## Your task
Reproduce the lines verbatim, beginning at the first line of the items and ending after the line that contains "- 可通过$y^*=ln(y), x^*=ln(x)$转换为线性函数$y^*=a_0+a_1x^*$", with that line included.

Items from a data source:
===

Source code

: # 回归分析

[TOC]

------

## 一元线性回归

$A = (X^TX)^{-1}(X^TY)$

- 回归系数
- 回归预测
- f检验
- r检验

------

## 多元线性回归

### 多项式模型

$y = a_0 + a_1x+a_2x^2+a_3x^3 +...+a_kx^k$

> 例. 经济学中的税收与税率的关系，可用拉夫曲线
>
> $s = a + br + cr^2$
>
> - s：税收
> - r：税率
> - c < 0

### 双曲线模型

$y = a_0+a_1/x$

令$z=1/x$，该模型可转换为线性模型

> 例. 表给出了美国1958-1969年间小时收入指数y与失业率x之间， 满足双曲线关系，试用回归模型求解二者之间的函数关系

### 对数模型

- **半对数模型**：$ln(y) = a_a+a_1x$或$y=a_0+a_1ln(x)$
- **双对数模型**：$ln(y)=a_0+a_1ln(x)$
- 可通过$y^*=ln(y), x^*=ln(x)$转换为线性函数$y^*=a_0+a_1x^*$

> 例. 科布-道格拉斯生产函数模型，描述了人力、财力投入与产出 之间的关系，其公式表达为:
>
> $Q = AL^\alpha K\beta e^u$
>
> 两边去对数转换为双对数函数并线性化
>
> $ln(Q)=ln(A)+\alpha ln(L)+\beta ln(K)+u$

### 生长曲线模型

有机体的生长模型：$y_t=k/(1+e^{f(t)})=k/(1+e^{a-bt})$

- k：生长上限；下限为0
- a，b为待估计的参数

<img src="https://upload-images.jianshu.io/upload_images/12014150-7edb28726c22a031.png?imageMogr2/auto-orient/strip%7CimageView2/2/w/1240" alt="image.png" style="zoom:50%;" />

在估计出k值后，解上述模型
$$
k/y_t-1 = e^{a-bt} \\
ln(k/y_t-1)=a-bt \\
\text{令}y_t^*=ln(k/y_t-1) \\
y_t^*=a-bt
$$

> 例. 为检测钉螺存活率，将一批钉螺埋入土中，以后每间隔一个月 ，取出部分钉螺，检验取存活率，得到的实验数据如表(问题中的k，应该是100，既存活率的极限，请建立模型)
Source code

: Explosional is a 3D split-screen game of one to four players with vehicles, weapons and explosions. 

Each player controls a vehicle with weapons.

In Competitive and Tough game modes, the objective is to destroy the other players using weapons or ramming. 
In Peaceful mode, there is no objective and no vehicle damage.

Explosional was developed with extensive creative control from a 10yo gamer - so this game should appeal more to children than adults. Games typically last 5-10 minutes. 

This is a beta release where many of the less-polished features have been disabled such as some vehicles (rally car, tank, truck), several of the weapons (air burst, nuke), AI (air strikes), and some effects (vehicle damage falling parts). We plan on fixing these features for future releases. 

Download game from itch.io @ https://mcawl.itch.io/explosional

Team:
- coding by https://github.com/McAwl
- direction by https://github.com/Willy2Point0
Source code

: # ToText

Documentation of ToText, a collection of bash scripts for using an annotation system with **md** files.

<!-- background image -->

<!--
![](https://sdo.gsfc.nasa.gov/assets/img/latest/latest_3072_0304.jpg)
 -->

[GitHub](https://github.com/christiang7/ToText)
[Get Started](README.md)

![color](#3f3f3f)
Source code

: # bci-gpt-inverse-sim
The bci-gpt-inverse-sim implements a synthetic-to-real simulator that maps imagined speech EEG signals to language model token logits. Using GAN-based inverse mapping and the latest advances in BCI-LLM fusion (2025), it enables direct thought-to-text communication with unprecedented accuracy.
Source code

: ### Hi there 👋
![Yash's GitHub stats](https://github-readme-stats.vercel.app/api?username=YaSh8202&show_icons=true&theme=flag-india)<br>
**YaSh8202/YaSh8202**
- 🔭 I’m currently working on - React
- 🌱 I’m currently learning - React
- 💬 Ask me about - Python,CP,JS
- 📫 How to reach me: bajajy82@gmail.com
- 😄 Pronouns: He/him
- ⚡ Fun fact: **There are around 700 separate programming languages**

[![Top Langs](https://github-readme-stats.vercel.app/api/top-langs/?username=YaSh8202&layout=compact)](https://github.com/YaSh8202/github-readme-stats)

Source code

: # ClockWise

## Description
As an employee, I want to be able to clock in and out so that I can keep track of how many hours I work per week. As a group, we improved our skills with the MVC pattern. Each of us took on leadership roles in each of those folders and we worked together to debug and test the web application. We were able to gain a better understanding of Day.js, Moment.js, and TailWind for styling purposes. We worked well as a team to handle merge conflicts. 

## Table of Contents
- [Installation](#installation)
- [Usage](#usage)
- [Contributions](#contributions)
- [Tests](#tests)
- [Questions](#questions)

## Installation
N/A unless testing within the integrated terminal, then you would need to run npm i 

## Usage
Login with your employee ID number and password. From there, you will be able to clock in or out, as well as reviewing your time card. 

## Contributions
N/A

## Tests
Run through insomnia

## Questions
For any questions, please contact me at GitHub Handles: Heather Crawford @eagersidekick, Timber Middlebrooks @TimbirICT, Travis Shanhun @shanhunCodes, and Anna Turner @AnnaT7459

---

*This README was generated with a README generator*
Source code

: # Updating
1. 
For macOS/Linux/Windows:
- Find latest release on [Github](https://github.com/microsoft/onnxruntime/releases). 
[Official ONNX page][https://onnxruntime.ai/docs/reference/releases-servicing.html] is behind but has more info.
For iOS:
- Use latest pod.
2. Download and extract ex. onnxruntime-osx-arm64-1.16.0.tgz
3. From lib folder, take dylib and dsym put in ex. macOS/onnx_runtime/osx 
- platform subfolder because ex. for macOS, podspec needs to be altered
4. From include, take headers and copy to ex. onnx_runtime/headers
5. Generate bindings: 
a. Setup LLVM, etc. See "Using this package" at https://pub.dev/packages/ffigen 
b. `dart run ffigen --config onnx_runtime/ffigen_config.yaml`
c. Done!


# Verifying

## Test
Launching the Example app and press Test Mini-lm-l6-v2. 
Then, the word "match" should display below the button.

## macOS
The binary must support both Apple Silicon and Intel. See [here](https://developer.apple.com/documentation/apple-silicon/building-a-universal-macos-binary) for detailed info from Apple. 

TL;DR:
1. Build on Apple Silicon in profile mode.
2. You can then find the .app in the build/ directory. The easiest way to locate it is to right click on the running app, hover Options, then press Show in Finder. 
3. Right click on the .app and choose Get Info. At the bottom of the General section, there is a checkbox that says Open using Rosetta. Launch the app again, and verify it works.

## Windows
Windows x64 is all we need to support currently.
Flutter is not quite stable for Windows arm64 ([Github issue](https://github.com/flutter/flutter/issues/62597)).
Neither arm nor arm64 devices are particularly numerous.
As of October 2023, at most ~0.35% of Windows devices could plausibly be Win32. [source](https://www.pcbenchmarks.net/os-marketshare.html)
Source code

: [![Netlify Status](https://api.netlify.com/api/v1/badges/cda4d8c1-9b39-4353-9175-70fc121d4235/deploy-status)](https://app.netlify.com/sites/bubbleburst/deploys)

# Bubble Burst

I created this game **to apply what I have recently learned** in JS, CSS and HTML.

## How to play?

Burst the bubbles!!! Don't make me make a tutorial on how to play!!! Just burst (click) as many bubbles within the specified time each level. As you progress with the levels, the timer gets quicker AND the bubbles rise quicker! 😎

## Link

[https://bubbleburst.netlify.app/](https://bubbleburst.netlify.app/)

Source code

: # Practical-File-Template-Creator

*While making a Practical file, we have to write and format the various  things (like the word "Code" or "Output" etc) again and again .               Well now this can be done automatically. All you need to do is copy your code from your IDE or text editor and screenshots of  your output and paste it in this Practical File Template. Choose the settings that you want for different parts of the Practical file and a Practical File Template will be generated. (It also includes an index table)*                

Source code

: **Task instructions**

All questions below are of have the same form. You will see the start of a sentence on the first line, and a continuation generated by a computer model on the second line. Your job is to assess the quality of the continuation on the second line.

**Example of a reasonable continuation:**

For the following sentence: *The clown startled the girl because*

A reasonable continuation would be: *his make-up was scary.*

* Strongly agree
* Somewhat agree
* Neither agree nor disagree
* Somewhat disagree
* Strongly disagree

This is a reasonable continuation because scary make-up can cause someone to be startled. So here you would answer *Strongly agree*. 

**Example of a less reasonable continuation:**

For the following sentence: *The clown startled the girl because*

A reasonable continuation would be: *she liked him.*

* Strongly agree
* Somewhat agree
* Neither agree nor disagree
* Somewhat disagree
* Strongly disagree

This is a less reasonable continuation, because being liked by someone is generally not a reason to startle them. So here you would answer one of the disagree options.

===

## Task result
Source code

: # 回归分析

[TOC]

------

## 一元线性回归

$A = (X^TX)^{-1}(X^TY)$

- 回归系数
- 回归预测
- f检验
- r检验

------

## 多元线性回归

### 多项式模型

$y = a_0 + a_1x+a_2x^2+a_3x^3 +...+a_kx^k$

> 例. 经济学中的税收与税率的关系，可用拉夫曲线
>
> $s = a + br + cr^2$
>
> - s：税收
> - r：税率
> - c < 0

### 双曲线模型

$y = a_0+a_1/x$

令$z=1/x$，该模型可转换为线性模型

> 例. 表给出了美国1958-1969年间小时收入指数y与失业率x之间， 满足双曲线关系，试用回归模型求解二者之间的函数关系

### 对数模型

- **半对数模型**：$ln(y) = a_a+a_1x$或$y=a_0+a_1ln(x)$
- **双对数模型**：$ln(y)=a_0+a_1ln(x)$
- 可通过$y^*=ln(y), x^*=ln(x)$转换为线性函数$y^*=a_0+a_1x^*$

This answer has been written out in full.